DealFlowAgent raises $750,000 to automate small business M&A


DealFlowAgent raises $750,000 to automate small business M&A

A seed-stage investment bank for small business M&A raises $750,000 from the backers of Uber and SpaceX. The market they’re targeting is enormous. The question is whether they’re early or right on time.


Most people who sell a business do it once. They don’t know the going rate, they don’t know which buyers are serious, and they almost certainly don’t have a spreadsheet tracking the deal preferences of hundreds of acquirers.

What they usually have is a broker, a lot of hope, and a process that stretches across 12 months of their life.

Joe Lewin, the founder and CEO of DealFlowAgent, has been on both sides of that table. He sold a business of his own, then spent years working with owners and buyers as an adviser. The gap he kept seeing wasn’t one of intent, it was one of information.

“Most business owners have never sold a company before,” he says. “They try to wing it, or they work with a traditional broker who can’t maintain the intricate insights into what hundreds of buyers are actively looking for.”

Joe Lewin announced that Long Journey Ventures has led a $750,000 seed round into DealFlowAgent, his London-based AI-native investment bank for small and mid-market mergers and acquisitions.

The round brings in a fund whose partners include Cyan Banister, one of the earliest institutional investors in Uber and SpaceX, her husband Scott Banister, general partner Arielle Zuckerberg, and venture partner Pascal Levy-Garboua.

The product

DealFlowAgent’s model is a hybrid: every client is paired with a senior human M&A adviser who leads the engagement, while a custom-trained AI agent, the company’s Deal Concierge, runs in parallel around the clock.

The AI prepares data rooms, tracks buyer preferences, identifies acquirers based on synergy analysis, and flags risks throughout the process. The pitch is that it combines the relationship intelligence of a seasoned banker with the memory and throughput of software.

“Our centralised AI Deal Concierge maintains incredible memory of conversations, every preference, every deal structure, insights that would be impossible to track manually,” Joe Lewin says.

The company points to an early client case study: an online pharmacy that, according to DealFlowAgent, received four offers in four weeks and closed an all-cash, multi-seven-figure sale in nine weeks, roughly a third of what the firm describes as the typical industry timeline.

The investors

Long Journey Ventures is not a conventional tech VC. The San Francisco-based firm, co-led by Cyan Banister and general partners Lee Jacobs and Arielle Zuckerberg, raised a $181.8 million fourth fund in March 2025 and has built a reputation for backing what it calls “magically weird” founders at the seed stage. 

The DealFlowAgent deal appears to have been driven in part by Pascal Levy-Garboua, a venture partner at Long Journey who also runs Noosa Labs, a firm he founded that acquires and operates small SaaS businesses.

He has spoken at length publicly about the mechanics of small-company M&A, the inefficiencies of the broker market, and the opportunity he sees in fragmented industries.
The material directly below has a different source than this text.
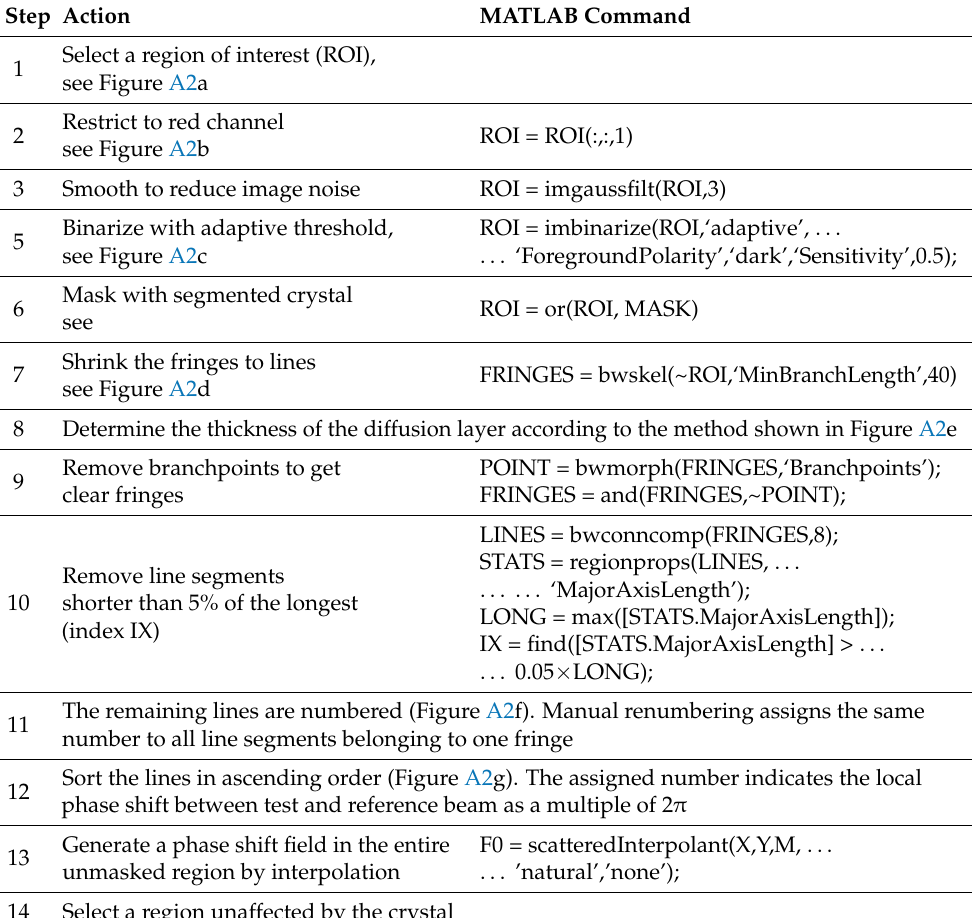
Table A4. Image processing procedure for the determination of the concentration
“I’ve experienced how archaic the M&A process can be,” he said in a statement. “We are seeing a perfect convergence: millions of retiring owners, surging capital from PE-backed roll-ups, and fragmented industries ripe for consolidation.”

Early or right on time?

DealFlowAgent is not alone in targeting this market. Firms like Axial, Exitwise, and a clutch of AI-augmented M&A platforms have been circling the same gap for several years.

The succession wave has been predicted for long enough that “early” and “right on time” are starting to look like the same thing.

What DealFlowAgent is betting on is execution: that a human-plus-AI hybrid model, led by a founder who has been through a sale himself, can compete on speed, intelligence, and trust in a market where those three things are chronically undersupplied.

The $750,000 round is a signal of conviction, not a war chest. The next move is proving the model at scale.